Data shown |
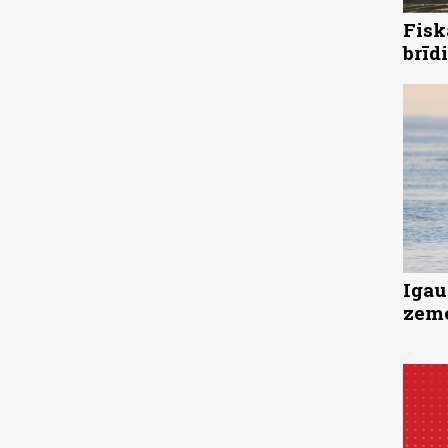
Fisk
brīd
Igau
zeme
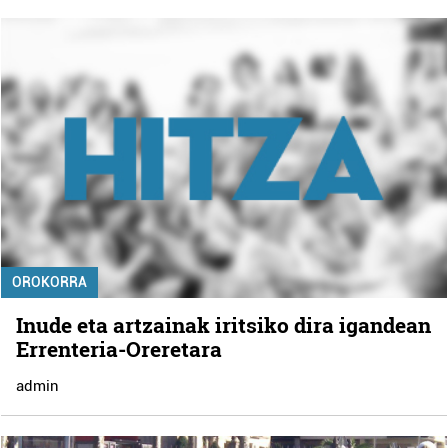
OROKORRA
Inude eta artzainak iritsiko dira igandean
Errenteria-Oreretara
admin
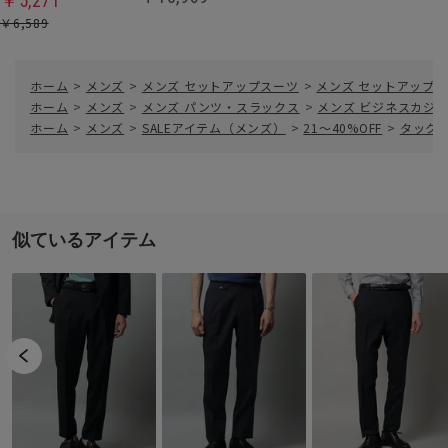
￥5,271
￥6,589
ホーム
>
メンズ
>
メンズ セットアップスーツ
>
メンズ セットアップ
ホーム
>
メンズ
>
メンズ パンツ・スラックス
>
メンズ ビジネスカジ
ホーム
>
メンズ
>
SALEアイテム（メンズ）
>
21～40%OFF
>
タックテ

Written task |
Set down the lines from the one containing "Errenteria-Oreretara" through the last line of the records above, both included, exactly as they appear and with no other text. Pictures should not be set down.

Solution for this task |
Errenteria-Oreretara
admin
￥5,271
￥6,589
ホーム
>
メンズ
>
メンズ セットアップスーツ
>
メンズ セットアップ
ホーム
>
メンズ
>
メンズ パンツ・スラックス
>
メンズ ビジネスカジ
ホーム
>
メンズ
>
SALEアイテム（メンズ）
>
21～40%OFF
>
タックテ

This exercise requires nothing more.